Ser árabe e israelense não é uma contradição, afirma o deputado trabalhista Raleb Majadele, que no mês passado tornou-se o primeiro árabe muçulmano a integrar o gabinete de Israel.
Embora crises de identidade não o assombrem, Majadele, que deverá assumir a pasta da Cultura, Ciência e Esporte, admite que os cidadãos árabes de Israel sofrem injustiças e diz que usará o cargo para tentar corrigir as distorções.
Leia a seguir os principais trechos da entrevista concedida por ele à Folha, por telefone, de seu gabinete em Jerusalém.

 

FOLHA - Sua nomeação foi cercada de enorme polêmica, com críticas tanto dos colegas árabes no Parlamento como da direita. Assumir dessa forma aumenta o desafio?
RALEB MAJADELE -
A função da oposição é criticar o governo. Mas a nomeação do primeiro ministro árabe muçulmano em Israel, após 58 anos, tem um significado histórico. É um avanço irreversível, principalmente por ocorrer num momento difícil para o país. O desafio é promover a coexistência dentro de Israel e a igualdade de direitos dos cidadãos árabes israelenses.

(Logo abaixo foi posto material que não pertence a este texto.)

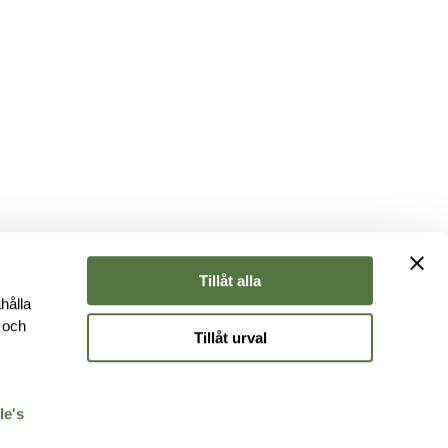
Tillåt alla
hålla
e och
Tillåt urval
r
le's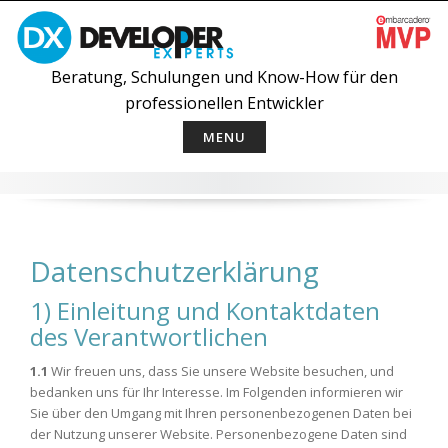
Skip
to
content
Beratung, Schulungen und Know-How für den
professionellen Entwickler
MENU
Datenschutzerklärung
1) Einleitung und Kontaktdaten
des Verantwortlichen
1.1
Wir freuen uns, dass Sie unsere Website besuchen, und
bedanken uns für Ihr Interesse. Im Folgenden informieren wir
Sie über den Umgang mit Ihren personenbezogenen Daten bei
der Nutzung unserer Website. Personenbezogene Daten sind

FOLHA - Como o sr. vencerá a desconfiança de judeus e árabes?
MAJADELE -
A desconfiança também existiu quando eu exerci outros cargos do Estado, como membro da Comissão de Interior e Meio Ambiente do Parlamento. Minha permanência na vida pública é a comprovação de que a coexistência é possível e da disposição do governo de melhorar a vida dos cidadãos árabes. Nosso objetivo é corrigir as distorções e as desigualdades sofridas pelos árabes em Israel. Também é do interesse dos judeus que a parcela árabe, que perfaz 20% da população, tenha melhor qualidade de vida.

FOLHA - Qual será a prioridade de um árabe na chefia do Ministério da Cultura de Israel?
MAJADELE -
Seja judeu ou árabe, o ministro da Cultura tem a mesma responsabilidade. No meu caso, a diferença é que, além dos assuntos relacionados à toda a população, também quero dar atenção especial ao sistema de cotas, de forma a melhorar o status da população árabe e corrigir as desigualdades.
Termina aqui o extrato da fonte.